会津地方でも稀に見る巨木で幹周りは6.2m、樹高17mあります。
裂けて隆起した木肌、多くの瘤が見受けられる幹は見応えがあり、このような桜に出会える機会は多くないでしょう。
この桜は非常に見つけ難い所にあり、地元の方数名に聞いてやっとたどり着けました。
只見町布沢から金山町へ抜ける松坂峠に入ると、道路沿い左手斜面に鳥居と小さな祠があり、そこから杉林の中をひたすら登っていきます。
2014年5月4日のGWに訪れた際は山中には雪が残り、膝まで埋まる深い箇所も。
倒木も多く、足下に気をつけながら山を登っていきます。
しばらく杉林を登っていくと頂上付近に光の入る開けた場所があり、そこに峠の守り神のようなオオヤマザクラの巨木があります。
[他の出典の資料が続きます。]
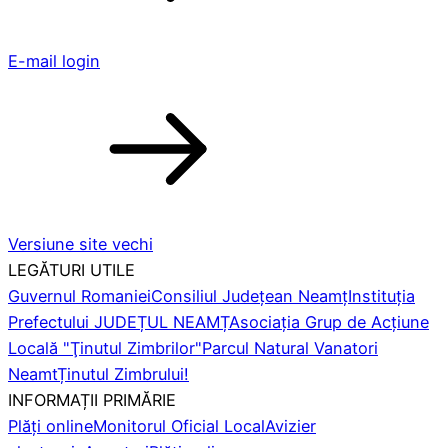
E-mail login
Versiune site vechi
LEGĂTURI UTILE
Guvernul Romaniei
Consiliul Județean Neamț
Instituția
Prefectului JUDEȚUL NEAMȚ
Asociaţia Grup de Acţiune
Locală "Ţinutul Zimbrilor"
Parcul Natural Vanatori
Neamt
Ținutul Zimbrului!
INFORMAȚII PRIMĂRIE
Plăți online
Monitorul Oficial Local
Avizier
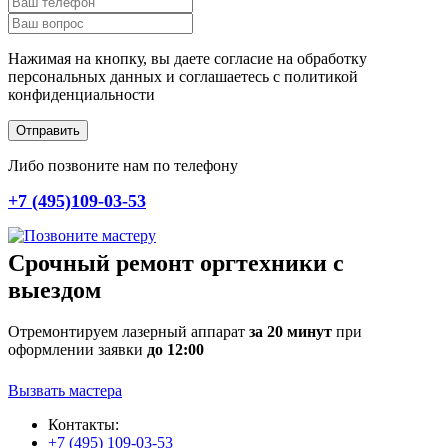
Нажимая на кнопку, вы даете согласие на обработку
персональных данных и соглашаетесь c политикой
конфиденциальности
Отправить
Либо позвоните нам по телефону
+7 (495)109-03-53
Срочный ремонт оргтехники с
выездом
Отремонтируем лазерный аппарат
за 20 минут
при
оформлении заявки
до 12:00
Вызвать мастера
Контакты:
+7 (495) 109-03-53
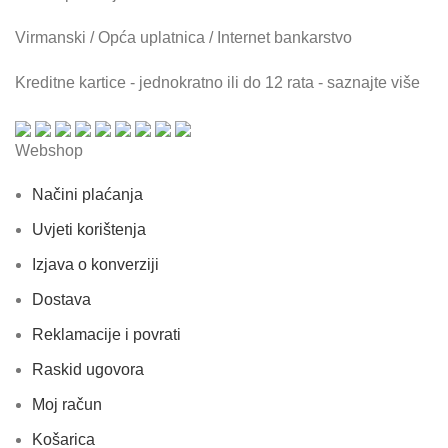
Virmanski / Opća uplatnica / Internet bankarstvo
Kreditne kartice - jednokratno ili do 12 rata - saznajte više
Webshop
Načini plaćanja
Uvjeti korištenja
Izjava o konverziji
Dostava
Reklamacije i povrati
Raskid ugovora
Moj račun
Košarica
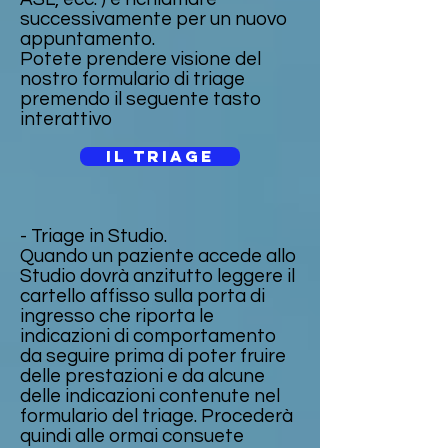
successivamente per un nuovo
appuntamento.
Potete prendere visione del
nostro formulario di triage
premendo il seguente tasto
interattivo
IL TRIAGE
- Triage in Studio.
Quando un paziente accede allo
Studio dovrà anzitutto leggere il
cartello affisso sulla porta di
ingresso che riporta le
indicazioni di comportamento
da seguire prima di poter fruire
delle prestazioni e da alcune
delle indicazioni contenute nel
formulario del triage. Procederà
quindi alle ormai consuete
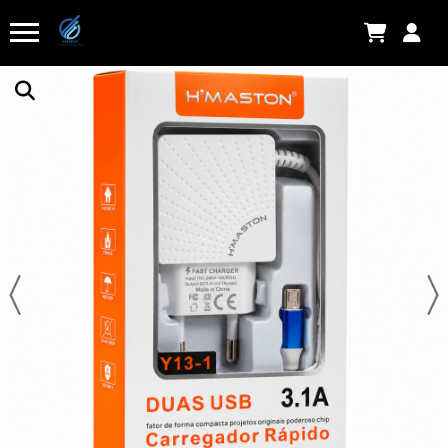
DANIEL S.
acabou de comprar!
Saboneteira de Parede em Aço Inoxidável
Há algumas horas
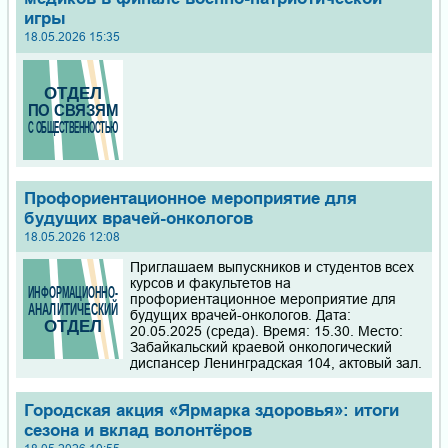
игры
18.05.2026 15:35
Профориентационное мероприятие для
будущих врачей-онкологов
18.05.2026 12:08
Приглашаем выпускников и студентов всех
курсов и факультетов на
профориентационное мероприятие для
будущих врачей-онкологов. Дата:
20.05.2025 (среда). Время: 15.30. Место:
Забайкальский краевой онкологический
диспансер Ленинградская 104, актовый зал.
Городская акция «Ярмарка здоровья»: итоги
сезона и вклад волонтёров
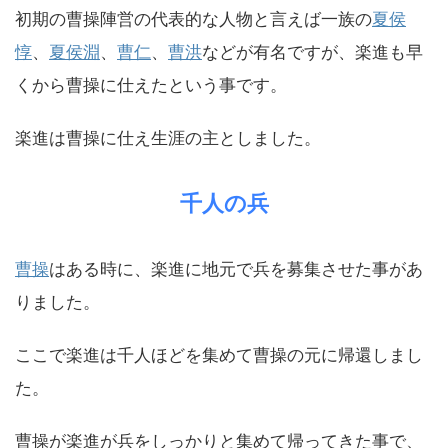
初期の曹操陣営の代表的な人物と言えば一族の
夏侯
惇
、
夏侯淵
、
曹仁
、
曹洪
などが有名ですが、楽進も早
くから曹操に仕えたという事です。
楽進は曹操に仕え生涯の主としました。
千人の兵
曹操
はある時に、楽進に地元で兵を募集させた事があ
りました。
ここで楽進は千人ほどを集めて曹操の元に帰還しまし
た。
曹操が楽進が兵をしっかりと集めて帰ってきた事で、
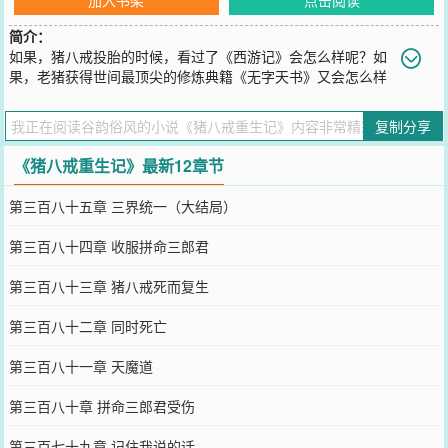
简介：
如果，猪八戒投胎的时候，看过了《西游记》会怎么样呢？如
果，老猪获得世间最顶尖的修炼典籍《无字天书》又会怎么样
呢？取经？我一定去，消除妖气，老子还要打怪升级积累功德呢，一
箭双雕呀！嫦娥美眉？洗白白等着俺老猪哟！高小姐，为你我抢夺如
复制分享
来的宝贝！弱水妹妹，嫁给我吧！孙猴子，你不就是有根可大可小的
棍子，老猪却有昊天锤，神兵利器，两万三百斤，我宣布以后你是我
《猪八戒重生记》最新12章节
的小弟了！以后西游的主角是我，一边泡妞，
您要是觉得《
猪八戒重生记
》还不错的话请不要忘记向您QQ群和微博
第三百八十五章 三界统一（大结局）
微信里的朋友推荐哦！
第三百八十四章 收服拼命三郎君
第三百八十三章 猪八戒死而复生
第三百八十二章 同时死亡
第三百八十一章 天魔道
第三百八十章 拼命三郎君受伤
第三百七十九章 记住我说的话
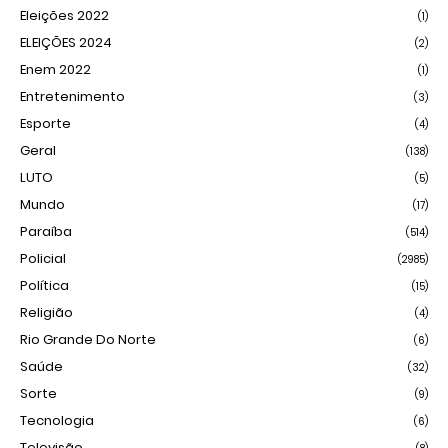
Eleições 2022
(1)
ELEIÇÕES 2024
(2)
Enem 2022
(1)
Entretenimento
(3)
Esporte
(4)
Geral
(138)
LUTO
(5)
Mundo
(17)
Paraíba
(514)
Policial
(2985)
Política
(15)
Religião
(4)
Rio Grande Do Norte
(6)
Saúde
(32)
Sorte
(9)
Tecnologia
(6)
Televisão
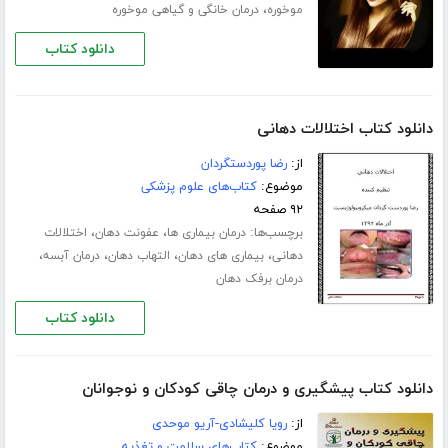
،
موخوره
درمان خانگی و گیاهی موخوره
دانلود کتاب
دانلود کتاب اختلالات دهانی
از:
رضا پوردستگردان
موضوع:
کتاب‌های علوم پزشکی
۹۲ صفحه
برچسب‌ها:
،
،
درمان بیماری ها
عفونت دهان
اختلالات
،
،
،
،
دهانی
بیماری های دهان
التهاب دهان
درمان آبسه
درمان برفک دهان
دانلود کتاب
دانلود کتاب پیشگیری و درمان چاقی کودکان و نوجوانان
از:
رویا کلیشادی-آریو موحدی
موضوع:
کتاب‌های سلامت و تغذیه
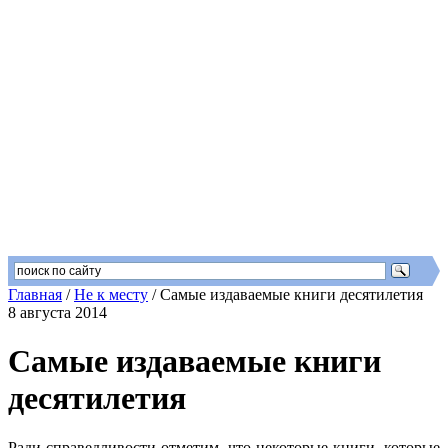
Главная
/
Не к месту
/
Самые издаваемые книги десятилетия
8 августа 2014
Самые издаваемые книги
десятилетия
Ради справедливости отметим, что некоторые книги, которые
山中にありながらも、桜は太陽の光を浴びる事ができる場所にありますが、莟は固く、開花はまだ先のようです。
場所を教えてくださった方が10年前に比べて花も少なくなったと言っていました。
桜の根元には小さな祠があります。
昔は道路脇にあった鳥居と祠からこの桜の方へ続く道があったという事ですが、現在はなくなってしまったと言う事です。
祠についての伝承は分かりませんでした。
主幹は途中で欠損していますが、数本の幹が上に向かって伸びています。
豪雪地帯であるこの地域では雪の重みで枝が折れてしまう事も多いのでしょう。
全国的に開花の早かった2016年の5月4日の写真。
花がまだ残っていました。
情報によるとオオヤマザクラとの事ですが、花が白く開花時期も遅いことからカスミザクラの可能性も。
何者にも干渉される事無く何百年もの間、峠を見守り続けた老木。
幾本もの幹や根が複雑に絡まった太い主幹が、この桜のある環境を物語っているようです。